## Aim A:
In the passage on key phrases and histogram updating, translate this sentence into Spanish: "In some cases, the reprocessing of documents can be computationally expensive."
## Aim B:
Retype the portion of the key-phrase passage that starts with "Alternatively, a second" and goes on through "can be used.".
* Begin Passage to read *
Alternatively, a second method for determining key phrases is illustrated in FIG. 6B. The difference between FIG. 6A and 6B is that in FIG. 6A, the original list includes phrases that are in the top k. In FIG. 6B, the list contains all phrases that occur in more than T+ documents in the positive set. Hence, for each feature in the positive set histogram that is a phrase, the process skips the phrase if the phrase starts or ends with a stop word. Next, for the remaining phrases, if the phrase occurs in more than T+ documents in the positive set, the phrase is added to the key phrase list. T+ is a positive set threshold, and in one embodiment, T+ value of 5% of the positive set can be used.

First, the process of FIG. 6B performs an initial feature ranking (230) as described above. Next, the process of FIG. 6B examines the top T+ documents in the positive set (232). The process then builds a key phrase list (234). In loop 240, for each feature in the top T+ documents that is a phrase, the process deletes a phrase from the important phrase list if it begins or ends with a stop word (242). Thus, the process skips the phrase if the phrase starts or ends with a stop word (optional). The process can optionally apply other constraints, such as application of a natural language rule or other textual constraint to the key phrases (250).

A number of methods can be used for histogram updating. In one embodiment which can be slow, but most accurate, the process rebuilds the positive set histogram, but considers the “key phrase” list as atomic features, not permitting them to be broken down. For example, in the exemplary sentence: “I am a computer science student, and I study computer programming in a computer science laboratory environment,” if the key phrase list were blank, then the term “computer” occurs three times, and the phrase “computer science” occurs twice. If the key phrase list included “computer science” and “computer science laboratory”, then the term “computer” is only counted once, since the times computer occurs as part of a key phrase are discounted. Likewise, “computer science” only counts once, since the second time it appears in the sentence is part of a key phrase “computer science laboratory”.

The above method regenerates the document vectors by reprocessing each positive document. In some cases, the reprocessing of documents can be computationally expensive. As an alternate approach, to avoid reprocessing, the original document vectors can be saved, and re-used as described below.

In an alternative method to update the histogram, the positive set document vectors are cached for a performance boost. In this alternative, the process sorts the features in the key-phrase list in order by number of terms, with the largest number of terms first. For each key phrase P, the process obtains the current count Pc from the histogram. For each component term or phrase from the key phrase, the process subtracts Pc.
* End Passage to read *
* Begin Recorded information *
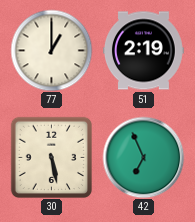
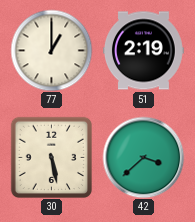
42: 6:56 -> 3:38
* End Recorded information *
## Correct output A:
En algunos casos, el reprocesamiento de documentos puede ser computacionalmente costoso.

## Correct output B:
Alternatively, a second method for determining key phrases is illustrated in FIG. 6B. The difference between FIG. 6A and 6B is that in FIG. 6A, the original list includes phrases that are in the top k. In FIG. 6B, the list contains all phrases that occur in more than T+ documents in the positive set. Hence, for each feature in the positive set histogram that is a phrase, the process skips the phrase if the phrase starts or ends with a stop word. Next, for the remaining phrases, if the phrase occurs in more than T+ documents in the positive set, the phrase is added to the key phrase list. T+ is a positive set threshold, and in one embodiment, T+ value of 5% of the positive set can be used.